Kashmir, a region of over eight million people, has fewer than 60 psychiatrists. Dr. Majid Shafi, a government psychiatrist treats 500 people a week. His patients range from children who have suffered from violence to parents with missing loved ones, to business owners struggling under a mountain of debt caused by the Indian occupation. “This is just the beginning,” Dr. Shafi said in an interview with The New York Times. “The crisis is growing.”

A haunting stigma

Even if there were enough psychiatrists to treat the wounds of an entire nation, the stigma of mental health issues remains an obstacle for many into receiving treatment. 

Syed Zahid Rizvi is a Kashmiri-born student of philosophy, sociology, and nursing at the University of Washington. In January of 2021, he returned home to Kashmir and documented his findings on the state of mental health of those living in Kashmir, including friends, and family, and documented them in an article for the Daily Maverick

He opens his story of a family friend by the name of Gulrez who had recently committed suicide by ingesting poison. In life, he had been a hard worker, someone who supported his family. “He had a different way of thinking, talking, and acting. People in the community had labeled him as a ‘pagal’ (crazy). And was often teased because of it.” 

Being labeled as a ‘pagal’ can cause difficulties finding work and finding marriage. For many people, the stigma of that word is too much to bear. However, in a society where over half of the population suffers from common mental health conditions such as depression, anxiety, PTSD, and acute stress, it means that everybody has someone who could be labeled as a ‘pagal’ in their family. 

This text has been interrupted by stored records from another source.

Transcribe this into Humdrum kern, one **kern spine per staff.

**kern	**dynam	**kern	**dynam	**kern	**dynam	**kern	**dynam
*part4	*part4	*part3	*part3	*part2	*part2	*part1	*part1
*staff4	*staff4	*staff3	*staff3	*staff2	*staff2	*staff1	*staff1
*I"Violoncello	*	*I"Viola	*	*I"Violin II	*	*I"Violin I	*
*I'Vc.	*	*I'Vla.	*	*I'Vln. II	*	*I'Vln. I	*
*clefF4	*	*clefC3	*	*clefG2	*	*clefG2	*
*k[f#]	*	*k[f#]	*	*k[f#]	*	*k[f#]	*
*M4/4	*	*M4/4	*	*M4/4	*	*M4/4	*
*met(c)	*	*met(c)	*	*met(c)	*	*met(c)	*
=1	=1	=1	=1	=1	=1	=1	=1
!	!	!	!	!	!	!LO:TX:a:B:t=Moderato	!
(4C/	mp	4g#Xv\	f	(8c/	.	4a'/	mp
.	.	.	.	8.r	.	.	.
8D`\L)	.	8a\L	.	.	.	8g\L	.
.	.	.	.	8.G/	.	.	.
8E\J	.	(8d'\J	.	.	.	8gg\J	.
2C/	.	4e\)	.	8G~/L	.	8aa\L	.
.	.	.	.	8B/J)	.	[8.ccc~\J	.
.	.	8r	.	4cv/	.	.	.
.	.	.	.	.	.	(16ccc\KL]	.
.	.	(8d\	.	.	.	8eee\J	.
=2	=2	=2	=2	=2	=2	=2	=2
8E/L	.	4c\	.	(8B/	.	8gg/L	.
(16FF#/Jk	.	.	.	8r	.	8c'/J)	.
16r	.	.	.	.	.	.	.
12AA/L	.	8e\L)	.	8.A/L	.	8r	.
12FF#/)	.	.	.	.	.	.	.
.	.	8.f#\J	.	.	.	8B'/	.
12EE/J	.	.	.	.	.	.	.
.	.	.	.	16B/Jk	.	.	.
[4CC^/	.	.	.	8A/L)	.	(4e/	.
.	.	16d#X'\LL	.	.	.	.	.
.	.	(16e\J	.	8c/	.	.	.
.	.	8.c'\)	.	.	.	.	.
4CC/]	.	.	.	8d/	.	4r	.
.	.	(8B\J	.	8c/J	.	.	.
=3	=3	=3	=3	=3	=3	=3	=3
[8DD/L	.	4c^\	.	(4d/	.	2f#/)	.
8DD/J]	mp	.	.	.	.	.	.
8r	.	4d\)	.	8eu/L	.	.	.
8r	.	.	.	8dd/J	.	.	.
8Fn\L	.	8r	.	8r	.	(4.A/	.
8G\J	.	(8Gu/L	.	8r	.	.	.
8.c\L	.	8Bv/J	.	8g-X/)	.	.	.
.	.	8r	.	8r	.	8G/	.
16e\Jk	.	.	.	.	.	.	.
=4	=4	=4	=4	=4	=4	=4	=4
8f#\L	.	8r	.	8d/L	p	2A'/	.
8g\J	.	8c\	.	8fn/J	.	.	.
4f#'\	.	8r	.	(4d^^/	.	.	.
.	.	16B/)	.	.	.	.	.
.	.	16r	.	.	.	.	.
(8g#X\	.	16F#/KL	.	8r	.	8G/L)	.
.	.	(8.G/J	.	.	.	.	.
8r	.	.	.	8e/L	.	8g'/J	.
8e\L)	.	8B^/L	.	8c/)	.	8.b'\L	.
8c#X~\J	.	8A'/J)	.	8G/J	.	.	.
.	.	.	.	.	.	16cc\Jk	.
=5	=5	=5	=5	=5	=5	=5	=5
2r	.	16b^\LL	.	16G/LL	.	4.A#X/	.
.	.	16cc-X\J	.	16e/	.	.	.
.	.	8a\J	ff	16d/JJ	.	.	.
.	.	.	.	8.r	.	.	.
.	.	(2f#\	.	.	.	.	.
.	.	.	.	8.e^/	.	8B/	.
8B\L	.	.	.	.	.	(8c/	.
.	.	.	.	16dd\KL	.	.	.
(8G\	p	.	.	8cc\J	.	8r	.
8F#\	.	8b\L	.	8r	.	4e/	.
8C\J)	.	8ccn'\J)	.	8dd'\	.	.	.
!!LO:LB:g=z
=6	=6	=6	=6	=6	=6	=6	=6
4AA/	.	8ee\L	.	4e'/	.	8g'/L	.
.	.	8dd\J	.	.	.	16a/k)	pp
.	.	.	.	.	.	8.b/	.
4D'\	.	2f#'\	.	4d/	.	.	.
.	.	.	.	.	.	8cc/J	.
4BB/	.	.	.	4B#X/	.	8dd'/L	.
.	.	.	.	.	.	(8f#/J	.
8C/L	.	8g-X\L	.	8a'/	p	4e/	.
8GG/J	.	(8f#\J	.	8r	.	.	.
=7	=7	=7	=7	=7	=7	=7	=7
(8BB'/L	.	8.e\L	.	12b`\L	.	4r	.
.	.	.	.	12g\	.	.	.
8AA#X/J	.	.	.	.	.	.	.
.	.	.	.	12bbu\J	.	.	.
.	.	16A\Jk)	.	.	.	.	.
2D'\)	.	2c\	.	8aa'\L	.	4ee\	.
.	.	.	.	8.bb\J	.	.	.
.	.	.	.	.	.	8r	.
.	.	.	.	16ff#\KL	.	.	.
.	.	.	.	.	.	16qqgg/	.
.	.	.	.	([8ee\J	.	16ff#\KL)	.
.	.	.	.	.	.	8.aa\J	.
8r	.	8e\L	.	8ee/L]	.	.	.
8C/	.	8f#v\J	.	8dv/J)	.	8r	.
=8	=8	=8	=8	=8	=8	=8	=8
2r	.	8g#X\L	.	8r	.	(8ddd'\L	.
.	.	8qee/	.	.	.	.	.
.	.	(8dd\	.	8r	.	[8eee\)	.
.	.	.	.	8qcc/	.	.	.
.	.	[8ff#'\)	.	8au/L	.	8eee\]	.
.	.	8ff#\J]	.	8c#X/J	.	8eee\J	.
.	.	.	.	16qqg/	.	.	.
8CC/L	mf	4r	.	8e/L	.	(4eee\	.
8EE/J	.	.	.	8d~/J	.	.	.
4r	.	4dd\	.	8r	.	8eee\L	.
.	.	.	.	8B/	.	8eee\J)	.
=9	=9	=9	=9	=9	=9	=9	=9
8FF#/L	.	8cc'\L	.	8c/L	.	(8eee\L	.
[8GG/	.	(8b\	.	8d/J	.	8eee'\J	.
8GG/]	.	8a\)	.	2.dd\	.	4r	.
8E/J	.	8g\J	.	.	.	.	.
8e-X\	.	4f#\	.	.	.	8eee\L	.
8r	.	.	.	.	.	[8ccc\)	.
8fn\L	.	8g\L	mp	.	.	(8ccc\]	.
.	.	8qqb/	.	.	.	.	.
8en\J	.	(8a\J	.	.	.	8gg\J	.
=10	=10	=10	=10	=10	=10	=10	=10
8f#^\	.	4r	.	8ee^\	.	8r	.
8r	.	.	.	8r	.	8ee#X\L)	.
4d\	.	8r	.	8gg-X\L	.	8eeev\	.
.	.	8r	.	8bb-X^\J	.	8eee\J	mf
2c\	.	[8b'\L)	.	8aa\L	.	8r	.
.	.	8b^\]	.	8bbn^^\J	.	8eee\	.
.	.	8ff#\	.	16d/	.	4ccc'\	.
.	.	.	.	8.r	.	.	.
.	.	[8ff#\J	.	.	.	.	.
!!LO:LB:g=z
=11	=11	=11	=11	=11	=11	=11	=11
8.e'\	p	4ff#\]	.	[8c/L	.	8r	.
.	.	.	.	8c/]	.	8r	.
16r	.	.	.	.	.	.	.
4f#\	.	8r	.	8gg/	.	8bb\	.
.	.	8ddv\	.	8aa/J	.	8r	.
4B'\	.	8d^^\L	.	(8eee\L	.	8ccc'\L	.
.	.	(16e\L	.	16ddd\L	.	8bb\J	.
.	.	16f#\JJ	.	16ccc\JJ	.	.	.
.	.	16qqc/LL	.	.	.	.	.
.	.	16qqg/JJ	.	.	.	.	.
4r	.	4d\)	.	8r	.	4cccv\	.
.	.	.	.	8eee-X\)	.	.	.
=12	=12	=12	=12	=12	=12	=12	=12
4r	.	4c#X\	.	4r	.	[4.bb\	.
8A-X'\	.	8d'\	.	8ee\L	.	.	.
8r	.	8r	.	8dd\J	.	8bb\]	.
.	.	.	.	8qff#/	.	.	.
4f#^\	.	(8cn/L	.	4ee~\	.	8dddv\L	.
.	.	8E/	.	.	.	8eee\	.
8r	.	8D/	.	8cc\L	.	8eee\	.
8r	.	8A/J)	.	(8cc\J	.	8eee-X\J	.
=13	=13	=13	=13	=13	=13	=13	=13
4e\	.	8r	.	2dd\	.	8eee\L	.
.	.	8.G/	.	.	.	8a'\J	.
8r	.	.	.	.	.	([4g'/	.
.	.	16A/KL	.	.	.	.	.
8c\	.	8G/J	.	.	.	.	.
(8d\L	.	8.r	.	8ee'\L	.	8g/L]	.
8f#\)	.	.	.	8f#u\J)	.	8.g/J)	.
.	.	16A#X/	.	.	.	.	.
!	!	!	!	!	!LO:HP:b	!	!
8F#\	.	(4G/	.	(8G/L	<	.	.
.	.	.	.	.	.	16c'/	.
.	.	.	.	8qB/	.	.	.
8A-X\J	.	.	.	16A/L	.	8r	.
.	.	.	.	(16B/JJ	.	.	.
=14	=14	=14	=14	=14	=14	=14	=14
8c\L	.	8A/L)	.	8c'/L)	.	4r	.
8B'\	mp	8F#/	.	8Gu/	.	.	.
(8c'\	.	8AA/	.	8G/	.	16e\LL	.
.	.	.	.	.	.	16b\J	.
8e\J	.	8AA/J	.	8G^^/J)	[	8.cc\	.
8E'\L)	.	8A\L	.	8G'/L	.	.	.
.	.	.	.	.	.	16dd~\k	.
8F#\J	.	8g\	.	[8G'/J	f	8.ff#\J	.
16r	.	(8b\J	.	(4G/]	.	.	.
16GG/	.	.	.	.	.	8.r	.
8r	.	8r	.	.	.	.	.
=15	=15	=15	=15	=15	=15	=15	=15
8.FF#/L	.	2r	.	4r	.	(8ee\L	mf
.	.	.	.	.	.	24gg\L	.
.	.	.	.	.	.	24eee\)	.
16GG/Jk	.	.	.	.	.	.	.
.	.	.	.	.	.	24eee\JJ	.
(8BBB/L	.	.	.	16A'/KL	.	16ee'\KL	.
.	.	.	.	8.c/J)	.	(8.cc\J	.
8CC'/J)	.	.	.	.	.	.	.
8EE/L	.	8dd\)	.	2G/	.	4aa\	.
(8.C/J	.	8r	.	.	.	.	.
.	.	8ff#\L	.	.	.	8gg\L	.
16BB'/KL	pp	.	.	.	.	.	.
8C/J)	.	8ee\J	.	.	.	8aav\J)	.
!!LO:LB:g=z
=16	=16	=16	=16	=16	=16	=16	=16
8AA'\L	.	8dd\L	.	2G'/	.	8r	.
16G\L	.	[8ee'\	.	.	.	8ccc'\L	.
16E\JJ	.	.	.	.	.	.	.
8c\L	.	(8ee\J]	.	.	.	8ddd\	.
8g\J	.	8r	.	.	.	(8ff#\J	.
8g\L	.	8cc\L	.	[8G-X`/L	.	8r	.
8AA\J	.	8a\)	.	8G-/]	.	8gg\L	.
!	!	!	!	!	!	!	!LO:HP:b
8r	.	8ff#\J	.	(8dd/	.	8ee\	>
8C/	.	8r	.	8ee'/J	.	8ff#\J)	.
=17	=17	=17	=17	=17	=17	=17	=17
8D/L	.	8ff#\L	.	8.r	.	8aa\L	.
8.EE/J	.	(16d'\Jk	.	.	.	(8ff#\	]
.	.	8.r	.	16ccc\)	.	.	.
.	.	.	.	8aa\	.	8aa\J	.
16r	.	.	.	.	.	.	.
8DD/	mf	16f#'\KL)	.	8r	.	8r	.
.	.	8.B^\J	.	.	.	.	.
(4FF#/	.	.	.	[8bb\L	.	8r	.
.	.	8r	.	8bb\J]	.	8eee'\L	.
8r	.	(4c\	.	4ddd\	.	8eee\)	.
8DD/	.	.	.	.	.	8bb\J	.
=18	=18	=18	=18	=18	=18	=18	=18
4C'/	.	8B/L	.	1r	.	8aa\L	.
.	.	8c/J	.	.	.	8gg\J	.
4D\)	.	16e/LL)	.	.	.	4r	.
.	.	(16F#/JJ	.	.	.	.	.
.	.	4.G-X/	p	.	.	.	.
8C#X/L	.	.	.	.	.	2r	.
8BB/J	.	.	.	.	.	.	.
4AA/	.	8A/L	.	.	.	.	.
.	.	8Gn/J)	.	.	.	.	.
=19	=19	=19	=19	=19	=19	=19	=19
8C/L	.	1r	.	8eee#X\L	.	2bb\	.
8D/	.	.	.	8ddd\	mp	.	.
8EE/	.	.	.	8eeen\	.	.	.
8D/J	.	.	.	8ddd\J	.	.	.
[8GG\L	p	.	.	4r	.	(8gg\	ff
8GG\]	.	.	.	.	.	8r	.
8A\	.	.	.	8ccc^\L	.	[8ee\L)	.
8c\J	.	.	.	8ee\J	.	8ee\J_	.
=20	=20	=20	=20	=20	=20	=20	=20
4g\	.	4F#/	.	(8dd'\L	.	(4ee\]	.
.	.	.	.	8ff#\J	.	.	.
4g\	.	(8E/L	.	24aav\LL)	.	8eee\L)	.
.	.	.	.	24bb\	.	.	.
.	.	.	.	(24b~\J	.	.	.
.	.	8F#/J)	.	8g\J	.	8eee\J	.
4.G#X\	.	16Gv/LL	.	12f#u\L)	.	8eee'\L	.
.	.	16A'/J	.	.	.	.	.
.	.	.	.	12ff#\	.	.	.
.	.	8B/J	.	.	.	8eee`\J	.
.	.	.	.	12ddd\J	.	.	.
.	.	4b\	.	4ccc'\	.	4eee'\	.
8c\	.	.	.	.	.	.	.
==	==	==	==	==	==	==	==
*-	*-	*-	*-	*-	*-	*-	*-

Suffering from mental health disorders not only affects the person with the condition, but it affects the lives of their friends and family as well. One of the worst aspects of mental health disorders is that it often causes people to suffer alone. Isolating them from their loved ones and making self-harm and suicide more likely and increasing the likelihood that those disorders will be passed on to the next generation. 

Until Kashmiris are granted their U.N. recognized right to self-determination through a free and fair plebiscite, the mental health situation will only continue to deteriorate under the brutal Indian regime.

To close this blog, if you suffer from any of the conditions listed above, know that you are not alone. Help is available through the crisis hotline. You can text HOME to 741741 to receive assistance.